**TASK DESCRIPTION:**
Your response to the data below should hold nothing except the lines from the one containing "index dip: (240, 112)" down to the one containing "pinky mcp: (48, 344)", reproduced exactly and without pictures.

**DATASET:**
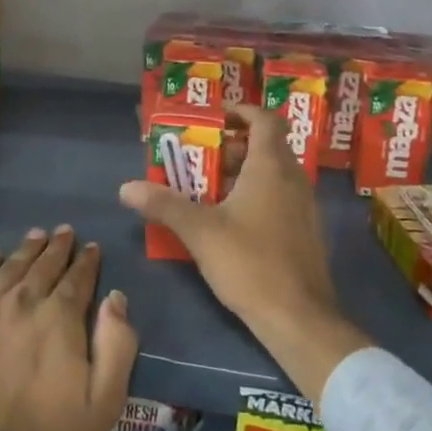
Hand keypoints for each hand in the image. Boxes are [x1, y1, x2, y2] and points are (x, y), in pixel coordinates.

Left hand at [0, 227, 137, 430]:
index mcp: (60, 319)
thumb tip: (115, 297)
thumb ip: (118, 345)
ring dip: (26, 249)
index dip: (87, 261)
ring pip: (10, 267)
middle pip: (43, 265)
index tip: (92, 248)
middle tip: (65, 232)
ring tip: (37, 236)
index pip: (78, 278)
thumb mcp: (104, 402)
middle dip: (58, 248)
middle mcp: (22, 302)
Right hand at [119, 103, 372, 402]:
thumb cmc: (250, 263)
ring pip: (273, 173)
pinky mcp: (305, 231)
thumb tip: (126, 187)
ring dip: (242, 172)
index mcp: (271, 167)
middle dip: (232, 146)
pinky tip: (230, 220)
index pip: (264, 119)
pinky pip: (280, 196)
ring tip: (207, 187)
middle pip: (266, 146)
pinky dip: (256, 194)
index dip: (240, 112)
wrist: (299, 318)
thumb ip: (164, 205)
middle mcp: (293, 179)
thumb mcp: (200, 231)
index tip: (214, 118)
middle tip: (199, 156)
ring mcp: (304, 206)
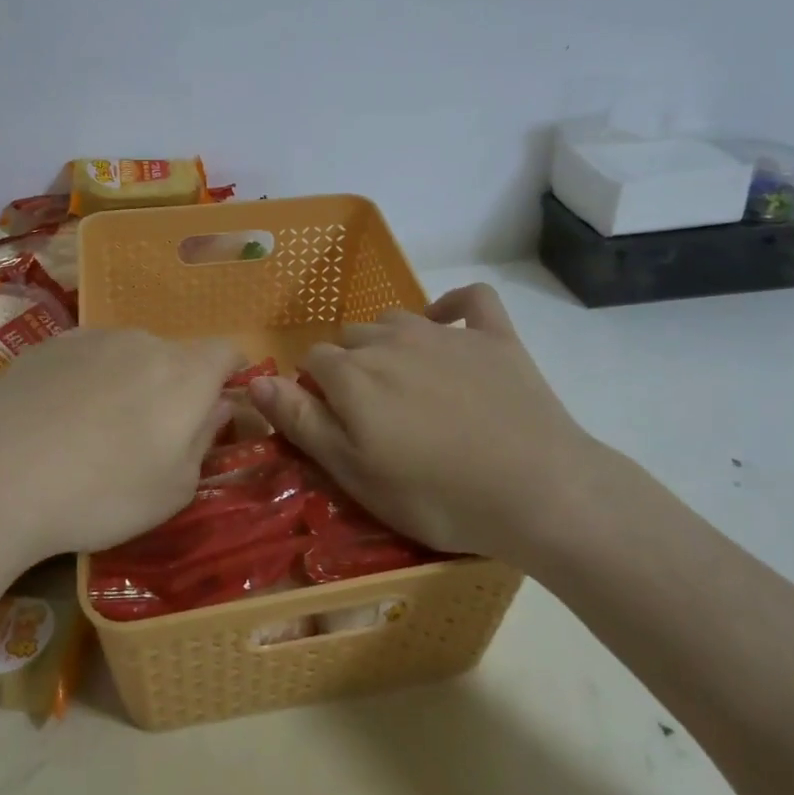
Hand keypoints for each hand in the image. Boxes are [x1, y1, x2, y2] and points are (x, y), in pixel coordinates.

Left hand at [0, 329, 240, 569]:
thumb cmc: (100, 494)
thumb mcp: (172, 490)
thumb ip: (204, 441)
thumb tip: (216, 408)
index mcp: (184, 373)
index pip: (226, 352)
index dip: (229, 376)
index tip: (214, 407)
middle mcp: (143, 341)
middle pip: (174, 356)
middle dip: (173, 387)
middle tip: (148, 436)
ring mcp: (92, 337)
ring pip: (128, 354)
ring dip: (128, 381)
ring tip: (94, 431)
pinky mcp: (48, 344)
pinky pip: (86, 356)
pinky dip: (86, 379)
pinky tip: (57, 418)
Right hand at [249, 284, 597, 559]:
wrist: (537, 491)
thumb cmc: (436, 495)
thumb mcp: (355, 473)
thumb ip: (302, 421)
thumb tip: (256, 380)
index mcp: (353, 373)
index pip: (313, 361)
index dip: (318, 390)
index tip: (336, 423)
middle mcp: (391, 339)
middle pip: (353, 337)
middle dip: (352, 366)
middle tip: (376, 414)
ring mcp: (445, 333)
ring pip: (397, 319)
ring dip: (391, 342)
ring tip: (408, 385)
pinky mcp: (494, 336)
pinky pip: (470, 299)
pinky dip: (454, 307)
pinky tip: (451, 325)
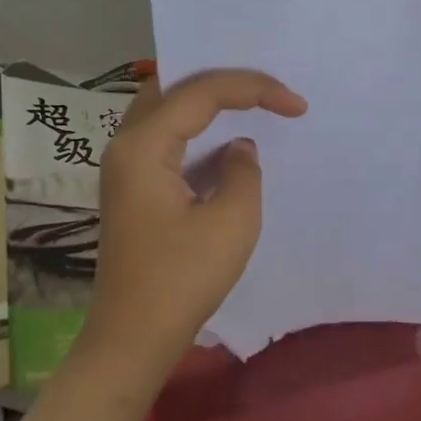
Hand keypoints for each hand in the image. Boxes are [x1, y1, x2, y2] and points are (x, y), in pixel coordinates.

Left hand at [84, 69, 307, 372]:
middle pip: (173, 86)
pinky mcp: (132, 186)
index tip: (296, 105)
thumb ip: (244, 171)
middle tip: (265, 87)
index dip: (253, 88)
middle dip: (222, 81)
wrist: (133, 339)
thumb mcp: (232, 222)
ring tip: (251, 100)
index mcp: (143, 145)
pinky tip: (224, 137)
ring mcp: (124, 165)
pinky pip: (165, 135)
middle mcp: (126, 144)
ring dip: (207, 101)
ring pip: (166, 108)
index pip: (200, 92)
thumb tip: (239, 149)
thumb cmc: (182, 280)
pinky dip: (196, 127)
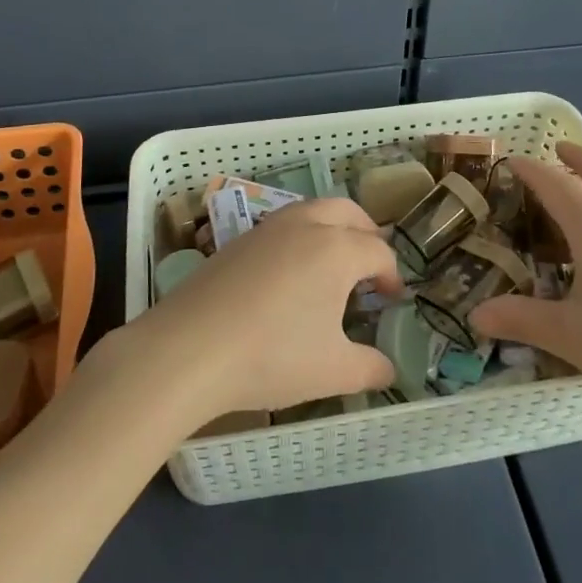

**YOUR RESPONSE:**
index dip: (240, 112)
wrist: (299, 318)
thumb ip: (164, 205)
middle mcp: (293, 179)
thumb mcp: (200, 231)
index tip: (214, 118)
middle tip: (199, 156)
ring mcp: (304, 206)
Hand keypoints for each hand in the image. Boxes are [x1, y1, x2, y2] and points are (x, y), in pixel coordinates.

Left hand at [0, 329, 240, 569]:
thumb cmc: (100, 494)
thumb mcp: (172, 490)
thumb ip: (204, 441)
thumb tip: (216, 408)
index mcp: (184, 373)
index pip: (226, 352)
index dip: (229, 376)
index tip: (214, 407)
middle mcp: (143, 341)
middle pip: (174, 356)
middle dip: (173, 387)
middle tip: (148, 436)
ring mcp: (92, 337)
ring pip: (128, 354)
ring dip: (128, 381)
ring tip: (94, 431)
pinky mcp: (48, 344)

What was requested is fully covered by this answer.